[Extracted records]
___

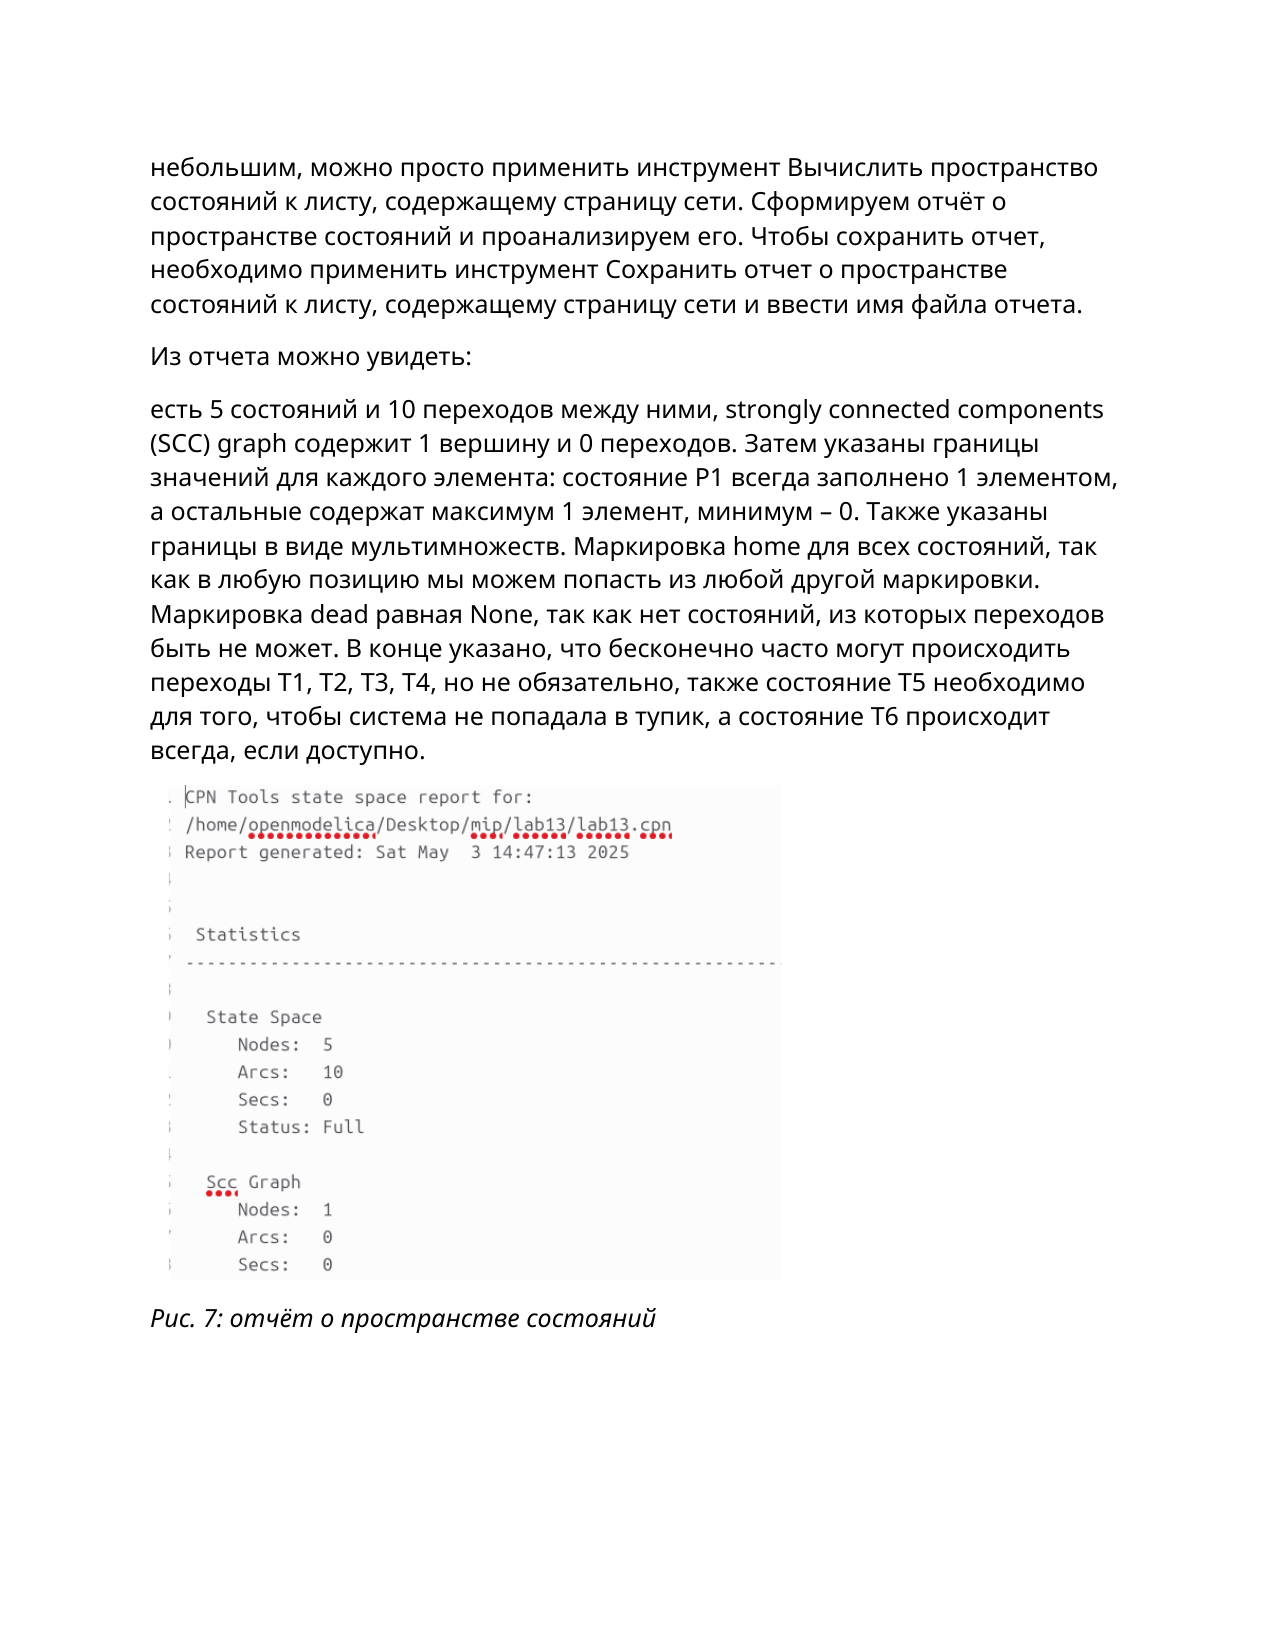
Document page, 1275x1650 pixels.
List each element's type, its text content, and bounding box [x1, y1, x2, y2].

text Из отчета можно увидеть: [150, 339, 1125, 373]
text Рис. 7: отчёт о пространстве состояний [150, 1300, 1125, 1334]
text есть 5 состояний и 10 переходов между ними, strongly connected components (SCC) graph содержит 1 вершину и 0 переходов. Затем указаны границы значений для каждого элемента: состояние P1 всегда заполнено 1 элементом, а остальные содержат максимум 1 элемент, минимум – 0. Также указаны границы в виде мультимножеств. Маркировка home для всех состояний, так как в любую позицию мы можем попасть из любой другой маркировки. Маркировка dead равная None, так как нет состояний, из которых переходов быть не может. В конце указано, что бесконечно часто могут происходить переходы T1, T2, T3, T4, но не обязательно, также состояние T5 необходимо для того, чтобы система не попадала в тупик, а состояние T6 происходит всегда, если доступно. [150, 392, 1125, 767]
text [150, 150, 1125, 320]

___

Task:
Pictures stay out, and every line of the records is transcribed exactly.

Solution for this task:
Document page, 1275x1650 pixels.
List each element's type, its text content, and bounding box [x1, y1, x2, y2].

text Из отчета можно увидеть: [150, 339, 1125, 373]
text Рис. 7: отчёт о пространстве состояний [150, 1300, 1125, 1334]
text есть 5 состояний и 10 переходов между ними, strongly connected components (SCC) graph содержит 1 вершину и 0 переходов. Затем указаны границы значений для каждого элемента: состояние P1 всегда заполнено 1 элементом, а остальные содержат максимум 1 элемент, минимум – 0. Также указаны границы в виде мультимножеств. Маркировка home для всех состояний, так как в любую позицию мы можем попасть из любой другой маркировки. Маркировка dead равная None, так как нет состояний, из которых переходов быть не может. В конце указано, что бесконечно часто могут происходить переходы T1, T2, T3, T4, но не обязательно, также состояние T5 необходимо для того, чтобы система не попадала в тупик, а состояние T6 происходит всегда, если доступно. [150, 392, 1125, 767]
text [150, 150, 1125, 320]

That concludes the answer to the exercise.